There was a loss lit in me now, and a rage, and I wanted to see New York. I heard it was a city that danced. I arrived at the bus station with two very fancy suitcases, high heels, and a hat. Men wanted to carry my cases but I walked on, head held high, down Eighth Avenue. I found a rooming house and applied to a scholarship foundation but heard nothing, and took the first job I could find: as a clerk for a betting outfit at the Belmont racetrack. I was a window girl. Sometimes we just walk into something that is not for us at all. We pretend it is. We think we can shrug it off like a coat, but it’s not a coat at all, it’s more like another skin. I was more than overqualified, but I took it anyway. Out I went to the racetrack every day. I thought I’d get out of the job in a matter of weeks, that it was just a moment, a blip of pleasure for a girl who knew what pleasure was but hadn’t fully tasted it. I was twenty- two years old.

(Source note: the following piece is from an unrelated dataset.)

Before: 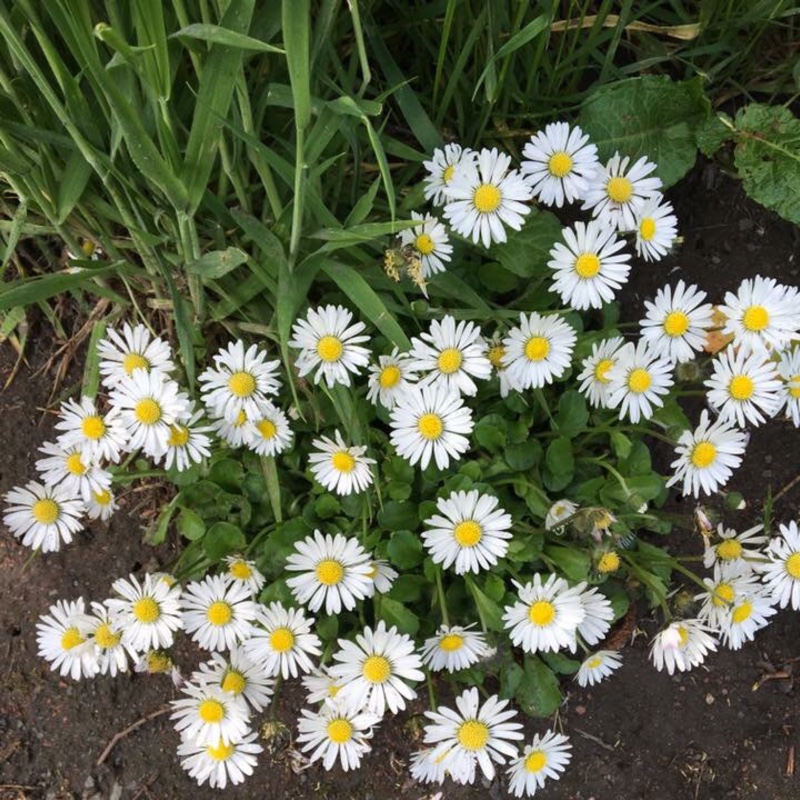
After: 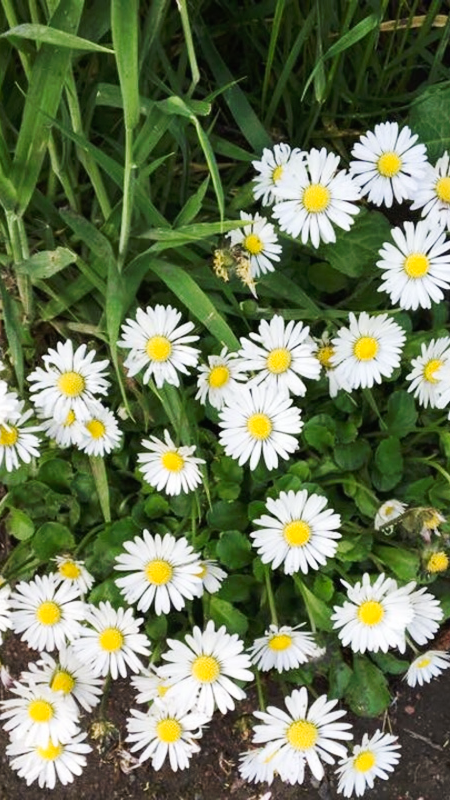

All I wanted was to make my life thrilling for a while: to take the ordinary objects of my days and make a different argument out of them, no obligations to my past. Besides, I loved the sound of the gallop. On mornings, before the races, I would walk down among the stalls and breathe in all the scents of the hay and the soap and the saddle leather.
There’s a part of me that thinks perhaps we go on existing in a place even after we’ve left it. In New York, at the racetrack, I loved to see the horses up close. Their flanks looked as blue as insect wings. They swished their manes back in the air. They were like Missouri to me. They smelled of home, of fields, of creek sides.
A man came around the corner with a horse brush in his hand. He was tall, dark, elegant. He wore overalls. His smile was so very wide and white.
My second and last marriage was the one that left me eleven floors up in the Bronx projects with my three boys—and I suppose, in a way, with those two baby girls.
Sometimes you’ve got to go up to a very high floor to see what the past has done to the present.